All transactions on the system are reconciled to the physical bank account on a daily basis by the accounts receivable team.


All service charge transactions are held in the nominal ledger (also referred to as the general ledger). This ledger contains accounts of each asset and liability and supports the trial balance, which is in turn based on double entry book keeping. This means that every accounting transaction has 2 parts or ‘sides’.

The trial balance usually consists of 4 columns showing a list of all the balances contained against each nominal code. The nominal code allows all transactions (sale or purchase) to be traced and all codes are either held in the Chart of Accounts, (which provides structure to the general ledger) or in the general ledger account number which is automatically assigned by the accounting software and split into three columns:

  1. The account name;
  2. The type of the account i.e. asset, liability equity, income, cost of goods sold, or expense;
  3. A description of the type of transaction which should be recorded in the account, i.e. a debit entry or a credit entry.
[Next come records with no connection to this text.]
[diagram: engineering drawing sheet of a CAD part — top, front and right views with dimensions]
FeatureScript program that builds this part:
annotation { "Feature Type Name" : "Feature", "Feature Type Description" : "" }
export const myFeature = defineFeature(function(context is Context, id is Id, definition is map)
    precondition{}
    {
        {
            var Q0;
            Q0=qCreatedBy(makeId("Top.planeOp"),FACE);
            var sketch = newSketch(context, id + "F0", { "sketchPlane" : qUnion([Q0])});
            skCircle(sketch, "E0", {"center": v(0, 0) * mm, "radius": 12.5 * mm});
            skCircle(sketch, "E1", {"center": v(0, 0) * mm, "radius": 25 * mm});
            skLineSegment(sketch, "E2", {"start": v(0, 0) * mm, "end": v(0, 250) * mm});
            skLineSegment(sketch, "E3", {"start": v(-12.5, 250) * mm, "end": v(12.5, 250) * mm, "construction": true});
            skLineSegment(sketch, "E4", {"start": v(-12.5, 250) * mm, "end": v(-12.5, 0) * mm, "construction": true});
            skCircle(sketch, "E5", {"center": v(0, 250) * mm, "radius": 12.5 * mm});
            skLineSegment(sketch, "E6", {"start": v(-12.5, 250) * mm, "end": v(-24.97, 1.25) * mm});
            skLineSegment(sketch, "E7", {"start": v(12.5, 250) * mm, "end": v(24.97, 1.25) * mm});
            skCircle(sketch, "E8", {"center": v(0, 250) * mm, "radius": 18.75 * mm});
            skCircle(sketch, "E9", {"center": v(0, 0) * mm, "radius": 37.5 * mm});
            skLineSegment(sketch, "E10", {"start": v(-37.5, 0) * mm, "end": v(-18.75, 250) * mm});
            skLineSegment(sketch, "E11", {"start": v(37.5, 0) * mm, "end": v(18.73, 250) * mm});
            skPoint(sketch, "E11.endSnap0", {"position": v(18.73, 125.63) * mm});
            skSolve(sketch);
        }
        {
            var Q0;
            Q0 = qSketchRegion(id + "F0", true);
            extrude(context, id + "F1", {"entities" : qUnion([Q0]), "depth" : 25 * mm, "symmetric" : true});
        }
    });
In addition to holding Nominal Codes, the Chart of Accounts may also hold:

  1. Expenses codes;
  2. Cost centre code;
  3. Project codes.

The most common number system is:

  1. 1,000 – 1,999: Asset accounts: These are Cash, Accounts Receivable (the most liquid assets behind cash) Supplies, Inventory,and Land (or any other asset that can be sold to be converted into cash to pay off current liabilities);
  2. 2,000 – 2,999: Liability accounts: The Liabilities section is found in the Balance Sheet, opposite the Asset section and listed in order of payment terms, from shortest to longest. Liabilities are an integral part of the Fundamental Accounting Equation on which all accounting/bookkeeping is based on: Assets = Liabilities + Owner’s Equity;
  3. 3,000 – 3,999: Equity accounts: These represents the leftover interest in the assets of an entity after all liabilities are covered, spread over the individual stockholders. When the owners of a business are stockholders, this is referred to as stockholders’ equity. It appears in the Balance Sheet, usually below the assets and liabilities sections;
  4. 4,000 – 4,999: Revenue accounts (Sales and Cost of Goods Sold): Revenues are made largely with the sale of goods and services and can be found at the top of the Profit and Loss Statement, above the section of Expenses. The reason the Profit and Loss Statement is constructed in such a way is to calculate Net Income, which is equal to Revenues – Expenses;
  5. 5,000 – 6,999: Expense accounts: Technically an expense is where an asset is used up or a liability is incurred. With regards to the accounting equation, expenses effectively reduce owner’s equity. Some expenses that are common to almost all businesses, are rent, wages and interest expenses.

Running The Trial Balance

When the trial balance is run, for every transaction the value of the debit balance column and the credit balance column must have the same totals to agree i.e. one negative and one positive – giving a net balance of zero.

The extended accounting equation must balance: ‘A (Assets) + E (Expenses) = L (Liabilities) + OE (Owners Equity) + R (Revenues)’.

Therefore, ‘Debit Accounts (A + E) = Credit Accounts (L + R + OE)’.